Treatment of acute aortic dissection would depend on site of dissection, severity of presentation and concomitant existence of life threatening complications (Hiratzka et al. 2010). Stanford A acute aortic dissections requires urgent surgical evaluation for emergency surgical repair in view of it’s high risk of rupture. Open surgery is preferred over endovascular repair in the setting of acute proximal aortic dissection, requiring excision of proximal extent of the dissection and replacement with Dacron graft (Hagan et al. 2000). Stanford B acute aortic dissection on the other hand can be managed conservatively through medical management. Due to a lower pressure of blood flow through the false lumen in distal dissection as compared to proximal aortic dissection, further progression of the dissection often comes to a halt due to thrombosis of the false lumen. Use of beta-blockers and angiotensin converting enzymes has been proven to control hypertension and limit progression of distal aortic dissection. However, progression of dissection, malperfusion syndrome, enlargement of co-existing aortic aneurysm warrants prompt surgical intervention (Estera et al. 2006). Transthoracic endovascular aortic repair (TEVAR) is the preferred surgical treatment option in complicated Stanford B aortic dissection. Studies show a reduction in mortality and paraplegia rates with TEVAR as compared to conventional open surgery (Leurs et al. 2004; Eggebrecht et al. 2006; Chen et al. 2006).

CONCLUSION

Our patient was diagnosed with acute Stanford B aortic dissection. Decision for surgical intervention was carried out due to the close proximity of the dissection with the origin of the left subclavian artery. Left untreated, it could have led to impaired perfusion of the entire left upper limb.

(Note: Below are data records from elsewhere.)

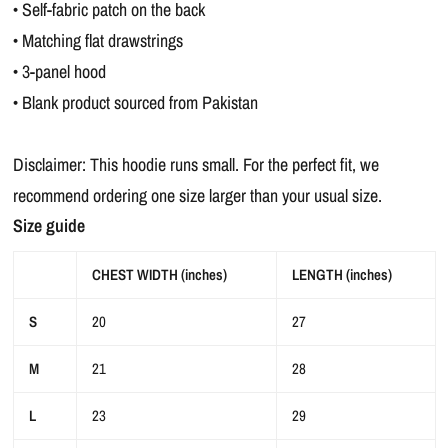
• Self-fabric patch on the back
• Matching flat drawstrings
• 3-panel hood
• Blank product sourced from Pakistan
Disclaimer: This hoodie runs small. For the perfect fit, we
recommend ordering one size larger than your usual size.
Size guide
CHEST WIDTH (inches)
LENGTH (inches)
S
20
27
M
21
28
L
23
29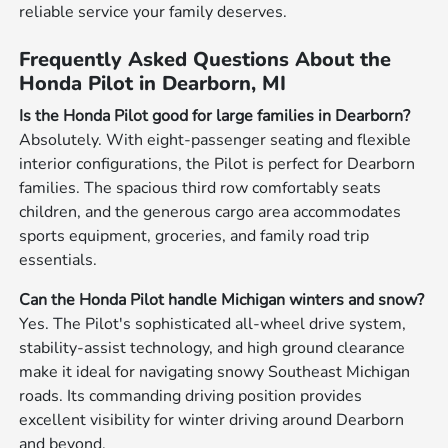
reliable service your family deserves.
Frequently Asked Questions About the
Honda Pilot in Dearborn, MI
Is the Honda Pilot good for large families in Dearborn?
Absolutely. With eight-passenger seating and flexible
interior configurations, the Pilot is perfect for Dearborn
families. The spacious third row comfortably seats
children, and the generous cargo area accommodates
sports equipment, groceries, and family road trip
essentials.
Can the Honda Pilot handle Michigan winters and snow?
Yes. The Pilot's sophisticated all-wheel drive system,
stability-assist technology, and high ground clearance
make it ideal for navigating snowy Southeast Michigan
roads. Its commanding driving position provides
excellent visibility for winter driving around Dearborn
and beyond.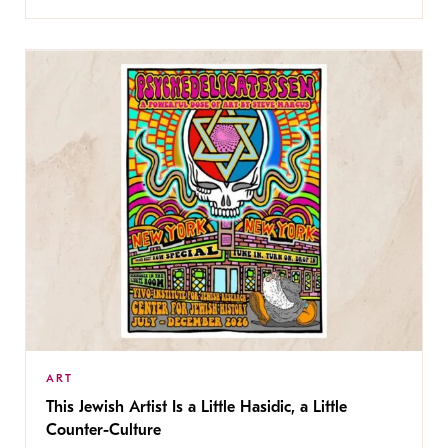
ART
This Jewish Artist Is a Little Hasidic, a Little
Counter-Culture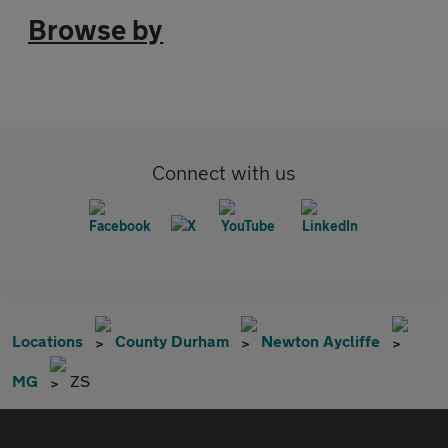
Browse by
Connect with us
Locations
County Durham
Newton Aycliffe
MG
ZS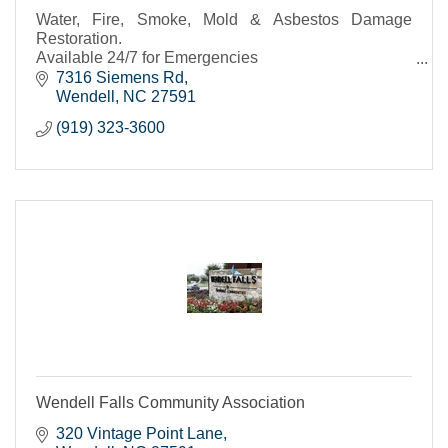
Water, Fire, Smoke, Mold & Asbestos Damage
Restoration.
Available 24/7 for Emergencies
Call for a Free Estimate
7316 Siemens Rd
Wendell
NC
27591
(919) 323-3600
Wendell Falls Community Association
320 Vintage Point Lane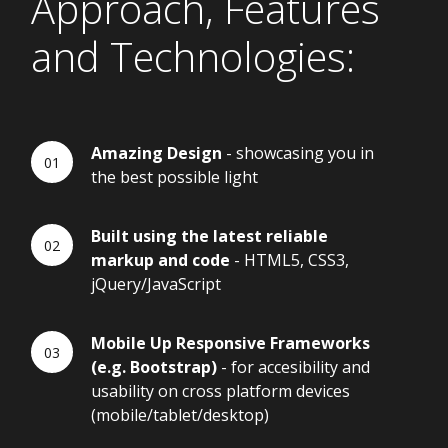
Approach, Features
and Technologies:
Amazing Design
- showcasing you in
the best possible light
Built using the latest reliable
markup and code
- HTML5, CSS3,
jQuery/JavaScript
Mobile Up Responsive Frameworks
(e.g. Bootstrap)
- for accesibility and
usability on cross platform devices
(mobile/tablet/desktop)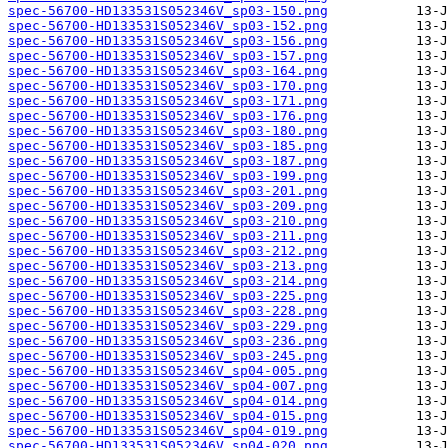
spec-56700-HD133531S052346V_sp03-150.png
spec-56700-HD133531S052346V_sp03-152.png
spec-56700-HD133531S052346V_sp03-156.png
spec-56700-HD133531S052346V_sp03-157.png
spec-56700-HD133531S052346V_sp03-164.png
spec-56700-HD133531S052346V_sp03-170.png
spec-56700-HD133531S052346V_sp03-171.png
spec-56700-HD133531S052346V_sp03-176.png
spec-56700-HD133531S052346V_sp03-180.png
spec-56700-HD133531S052346V_sp03-185.png
spec-56700-HD133531S052346V_sp03-187.png
spec-56700-HD133531S052346V_sp03-199.png
spec-56700-HD133531S052346V_sp03-201.png
spec-56700-HD133531S052346V_sp03-209.png
spec-56700-HD133531S052346V_sp03-210.png
spec-56700-HD133531S052346V_sp03-211.png
spec-56700-HD133531S052346V_sp03-212.png
spec-56700-HD133531S052346V_sp03-213.png
spec-56700-HD133531S052346V_sp03-214.png
spec-56700-HD133531S052346V_sp03-225.png
spec-56700-HD133531S052346V_sp03-228.png
spec-56700-HD133531S052346V_sp03-229.png
spec-56700-HD133531S052346V_sp03-236.png
spec-56700-HD133531S052346V_sp03-245.png
spec-56700-HD133531S052346V_sp04-005.png
spec-56700-HD133531S052346V_sp04-007.png
spec-56700-HD133531S052346V_sp04-014.png
spec-56700-HD133531S052346V_sp04-015.png
spec-56700-HD133531S052346V_sp04-019.png
spec-56700-HD133531S052346V_sp04-020.png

Decision for TEVAR was in accordance to recommended guidelines, however the risk of iatrogenic occlusion of the left subclavian artery outweighed the benefit in that setting and prompted us to proceed with an interposition bypass graft between the left common carotid and left subclavian prior to embarking on endovascular repair. The non-complicated distal aortic dissection in our patient was managed conservatively. The cause of dissection in our patient remains unknown. Acute aortic dissection is a life threatening condition and failure to identify and administer appropriate treatment can be fatal. Thus, it is imperative that surgeons know of this rare clinical entity. The non–specific and broad spectrum of clinical presentation poses a diagnostic challenge. A combination of atypical chest pain, ischemic pattern on ECG, mediastinal widening on chest radiograph and deranged renal profile as well as elevated serum lactate should increase the likelihood of aortic dissection. Decision to intervene surgically or continue with medical management should depend on CTA finding, progression of dissection and evidence of life threatening complications.